Matter of ‘Greatest Priority’, Says OECS Director General
WITH Martinique now an Associate Member of the Organization of Eastern Caribbean States (OECS), regional trade stands to benefit immensely.
That subject just one of the key areas that OECS Director-General Dr.Didacus Jules delved deeply into as he spoke to the media last week on the new alliance with the French-speaking country.
Responding to questions related to why a more structured and intensive trade relationship still does not exist between Martinique and the OECS, Dr. Jules said that trade restrictions cannot be cited as reasons. Describing the situation as “just of of the ironies of life in the Caribbean”, Dr. Jules said that that island’s constitutional and political status might have a part to play in the dynamics.
“Martinique is right next door (and). We know nothing of what happens on a daily basis (there). However, through al-Jazeera and CNN we can know what’s happening right now in Moscow, New York and Afghanistan. That has to change. I mean, as next door neighbours, we need to know more about each other and be more up-to-date. At the State level, as we remove and dismantle some of the barriers and inhibitors to trade and move on to the free or easy movement of people, we will find that more and more commerce will happen,” Dr. Jules explained.
One of the region’s sore points for decades has been its inability to bridge the geographical divide among the islands as a result of either inadequate means of transportation or high cost of travel. Changing that situation, Dr. Jules, said involves many challenges, ranging from safety concerns, planning the routes and operational costs. Nevertheless, he said a high-speed ferry sea transport system among the islands is considered “the greatest priority for the (OECS) Authority and Heads of Government.”
“At the 59th Meeting of the OECS Authority, they said very clearly to us that we need to pursue this matter with the greatest speed. Now the idea is not for governments to invest because they don’t have the fiscal space to create a ferry (system). But what they’ve asked us to do is to explore private/public partnerships in order to make this happen,” Dr. Jules said.
The OECS Director-General said a number of proposals on the matter have already been made. He said that while interest is being shown by stakeholders to participate in joint ventures, due diligence must be crucial so as to ensure that interested parties have the requisite experience needed to provide such a service. The OECS Authority, he said, is also considering existing players in the sea transportation market, citing L’Express des Iles which has been providing sea transport between Saint Lucia and Martinique, Guadeloupe and Dominica for many years.
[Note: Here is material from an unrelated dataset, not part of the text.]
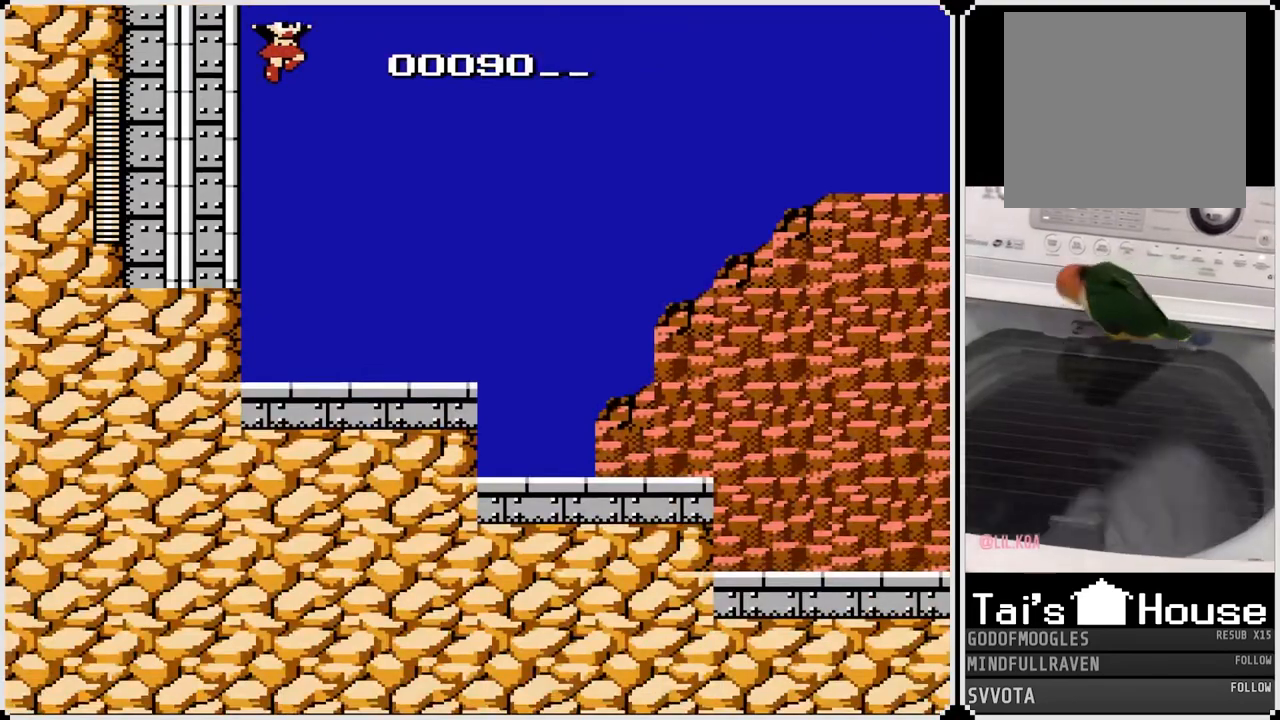
{"buttons": [], "left_stick": "center", "right_stick": "center", "events": []}
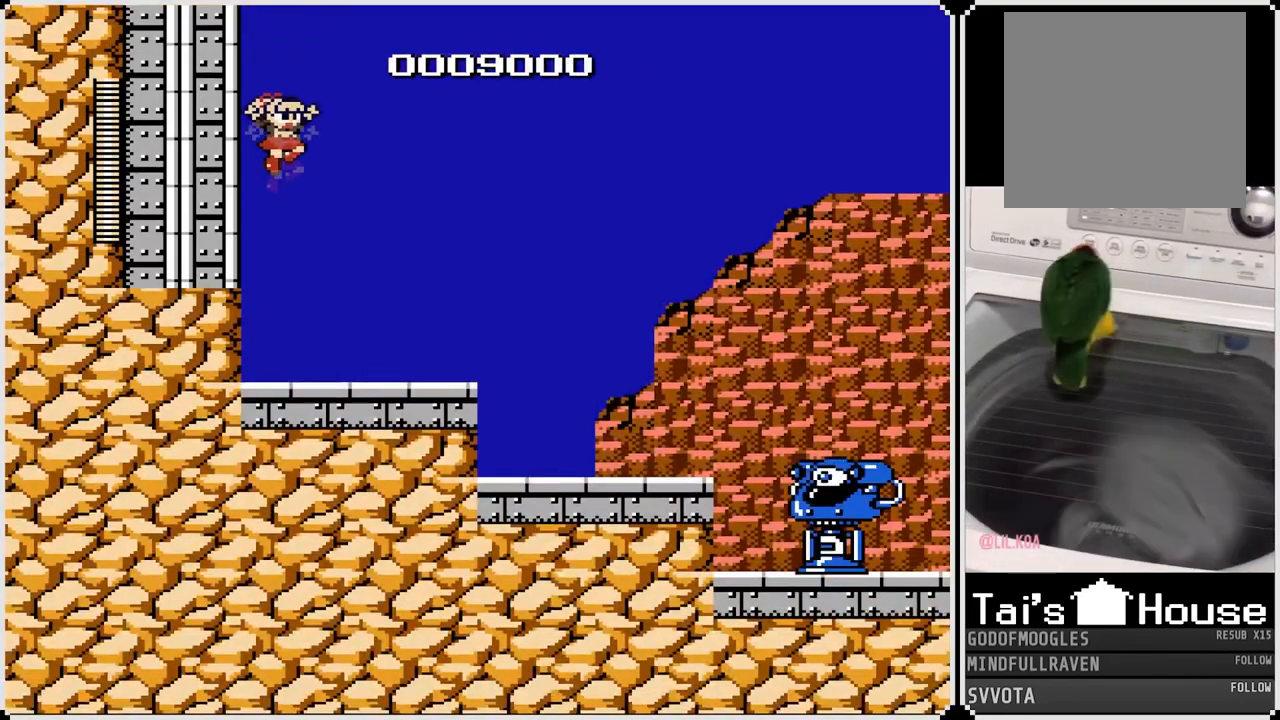
{"buttons": ["SQUARE"], "left_stick": "center", "right_stick": "center", "events": [[433, "SQUARE", "down"]]}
The opportunity now exists for that company to consider expansion to broaden its routes.
“So they’re part of the mix. And that’s part of the excitement of Martinique coming on board because it means that an experienced ferry service that is already plying some of the routes can now look at the potential for expansion and maybe joint venturing with other private sector interests in creating a full umbrella of routes across the OECS. But what we need is regularity and cost-effectiveness. We have to make it faster, easier, a cheaper for people to travel,” Dr. Jules said.
Dr. Jules noted that with the opportunities for regional trade expanding with Martinique’s formal entrance into the OECS last week, the onus is now on seasoned OECS territories now to demonstrate their willingness to solve their own bread and butter issues without having to rely too heavily on foreign aid.
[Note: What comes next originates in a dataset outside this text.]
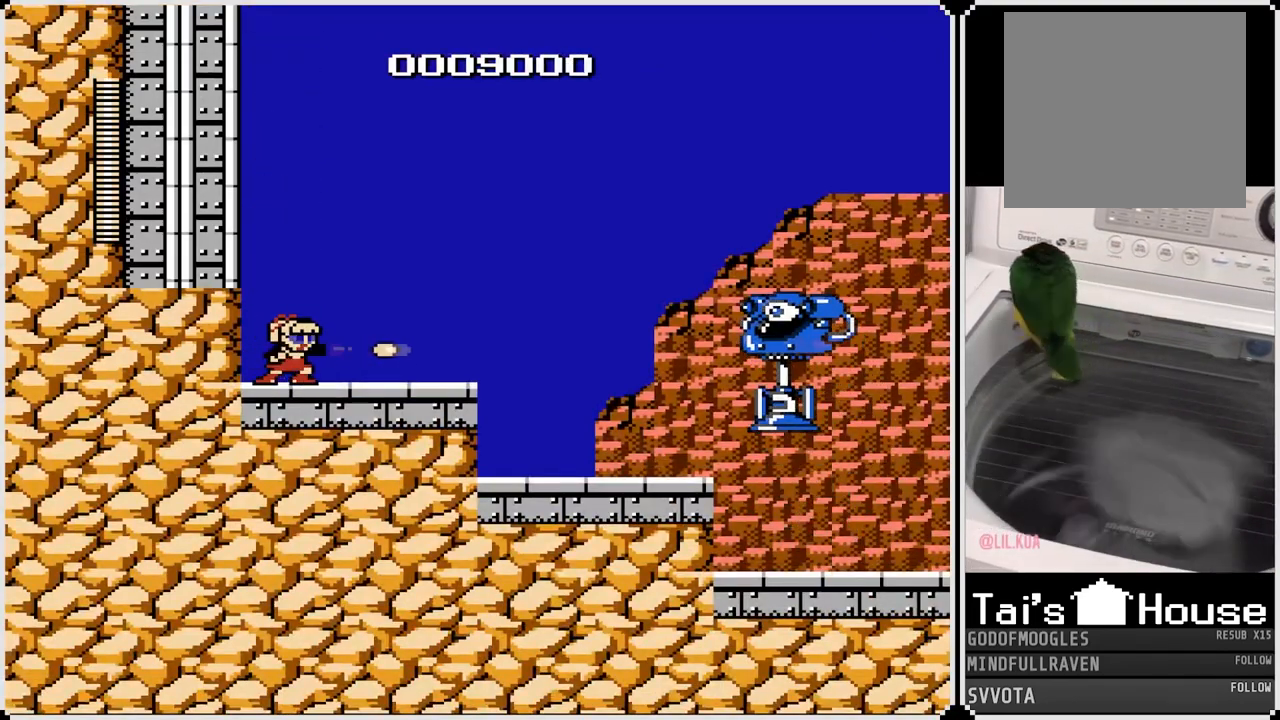
{"buttons": [], "left_stick": "center", "right_stick": "center", "events": [[17, "SQUARE", "up"], [67, "SQUARE", "down"], [150, "SQUARE", "up"], [183, "SQUARE", "down"], [267, "SQUARE", "up"], [300, "SQUARE", "down"], [383, "SQUARE", "up"]]}
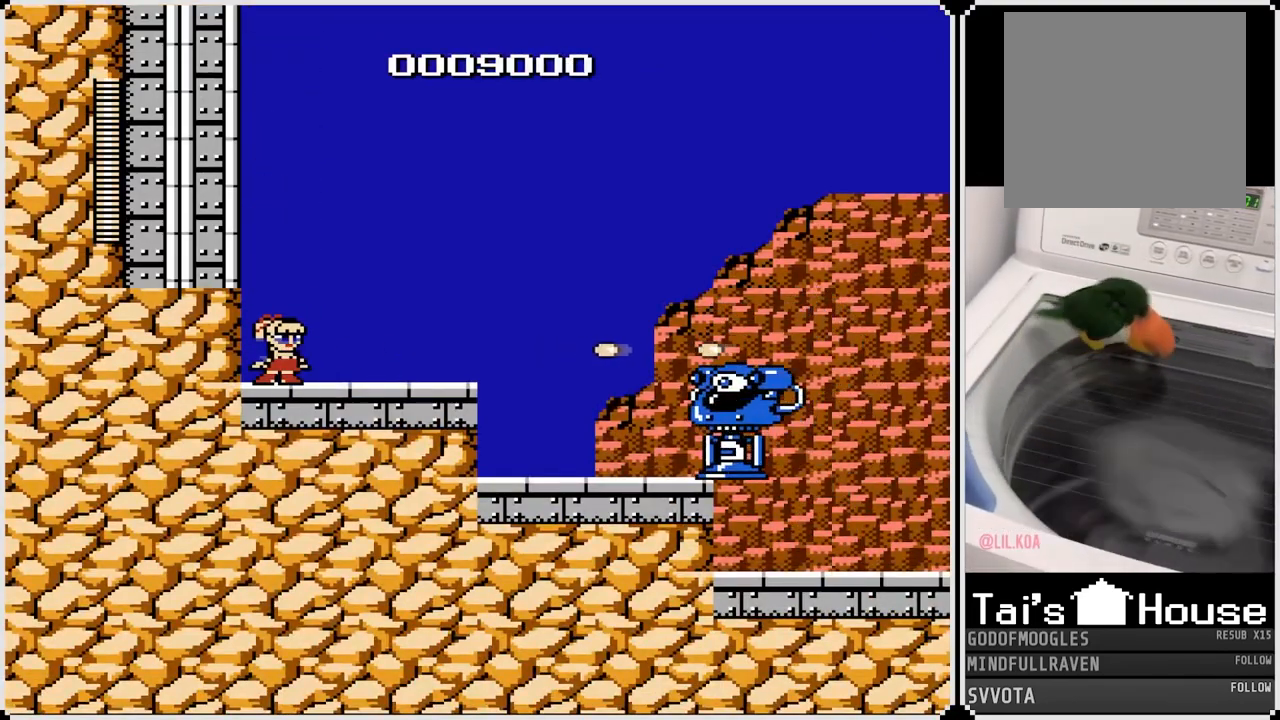
{"buttons": [], "left_stick": "center", "right_stick": "center", "events": [[333, "CROSS", "down"], [383, "SQUARE", "down"], [433, "CROSS", "up"], [467, "SQUARE", "up"]]}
“At the end of the day, I think we need to get past the aid mindset – that we must always get help from somebody in order to do things,” Dr. Jules said. “What we need are no handouts but opportunities. Growing through trade and being able to stand on your own feet in the world of commerce in a globalized environment is the most important thing that we need to achieve.”
With Martinique’s accession as an OECS Associate Member last Wednesday, that country’s population (386,486 people as at January 2013) brought the OECS’ population (636,000 as at 2008) to over 1 million people.